Anthony: The summer of 1994, I went to Alaska to work on one of those fishing boats to earn money for my college year abroad in England. I’d seen a flyer on my college campus: GO TO ALASKA, MAKE MONEY, and so I went. But when I arrived in Sitka, the fishing boat people said I’d just missed Halibut season and Black Cod didn’t start for another month. (I personally think they took one look at me and lied through their teeth). At any rate, I got two jobs: during the day, I was selling outdoor camping equipment, and in the evenings I worked in a little convenience store called “SeaMart.” (SeaMart, by the way, has apparently expanded considerably over the last 15 years.)
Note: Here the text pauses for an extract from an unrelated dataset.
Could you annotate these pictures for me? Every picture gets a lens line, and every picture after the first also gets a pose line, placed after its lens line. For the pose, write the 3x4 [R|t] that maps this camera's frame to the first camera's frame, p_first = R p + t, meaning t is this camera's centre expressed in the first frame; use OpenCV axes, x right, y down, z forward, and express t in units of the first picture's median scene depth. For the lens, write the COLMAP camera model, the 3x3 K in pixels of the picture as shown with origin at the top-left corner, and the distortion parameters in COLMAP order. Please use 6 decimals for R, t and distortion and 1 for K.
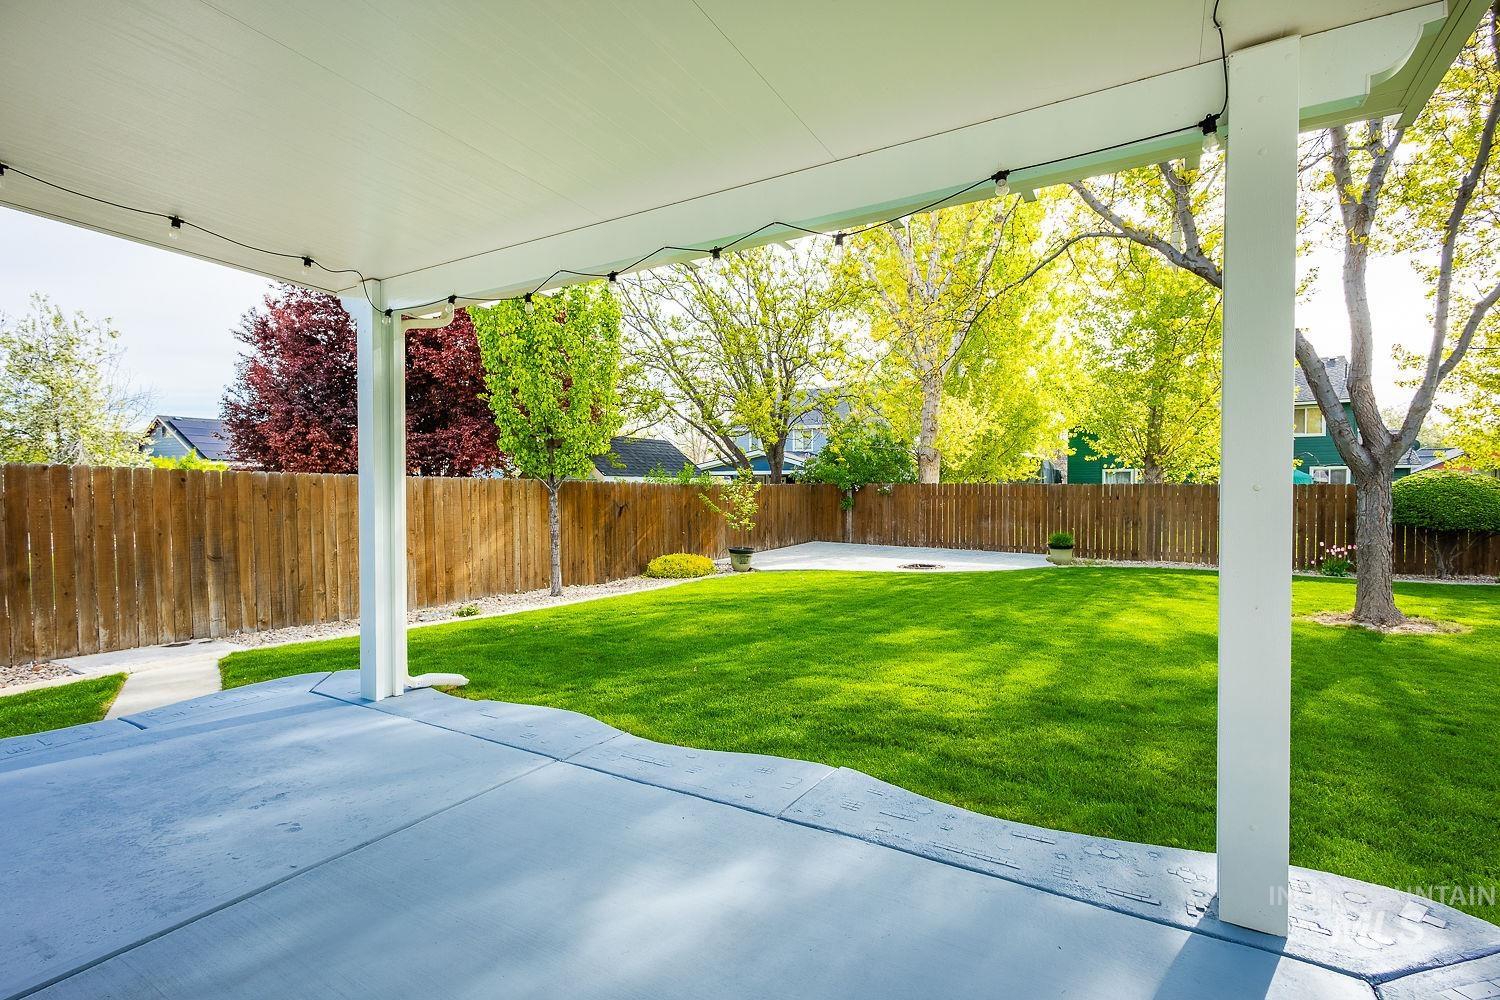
lens RADIAL K [[699.6, 0, 748.2], [0, 699.6, 499.9], [0, 0, 1]] dist [0.011630, -0.000251]
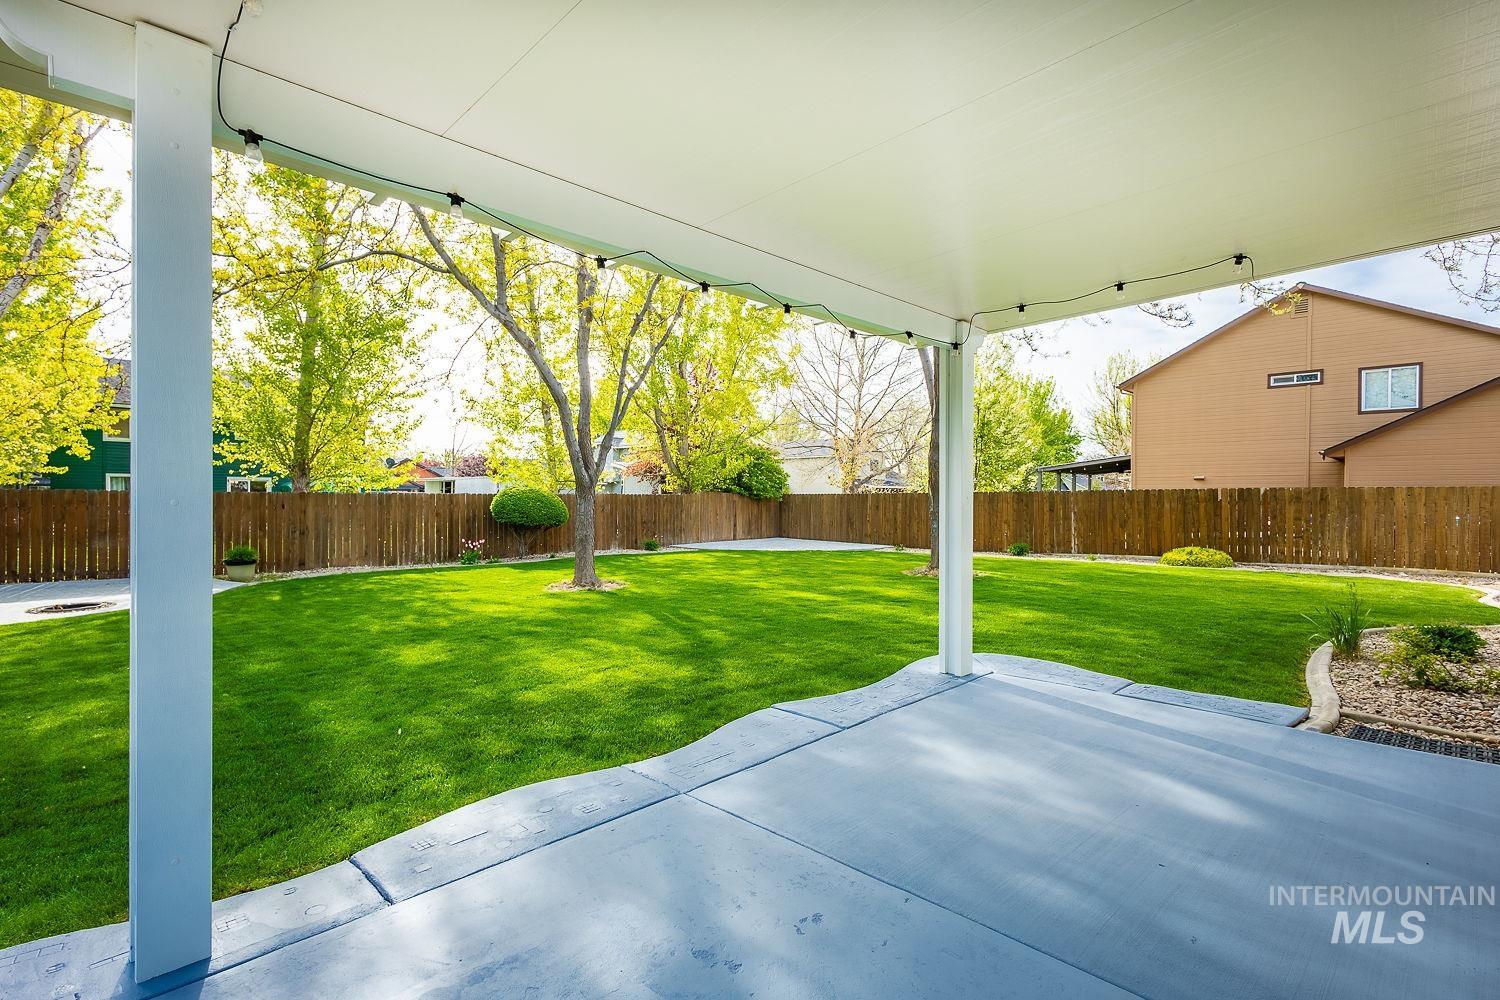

I worked the night shift at SeaMart with only one other employee, whose name I have utterly forgotten even though we spent three months together. (Kendra? Vanessa? I will call her Vanessa.) So Vanessa was 18 and I was 19. She was the single mother of a nine-month-old baby, didn’t trust Bill Clinton because of his “squinty eyes,” and every night she got all dreamy about moving to Virginia for some reason—a coincidence, now that I’m recollecting.
Vanessa didn’t contribute anything to SeaMart except making the occasional pan of instant brownies. For the most part she spent her working hours smoking cigarettes in the parking lot and yelling at her mother from a payphone. So I rented the videos, worked the cash register, cleaned the floors, and also managed the meat counter. I wasn’t a butcher, but I had to learn about the different meats to cut and sell to the fishermen. Everything I know about meat comes either from SeaMart or from my 1964 set of Encyclopedia Americana.
Rumpus: What’s next?
Anthony: I have learned not to talk about the story I’m writing. It will be a novel. C’est tout.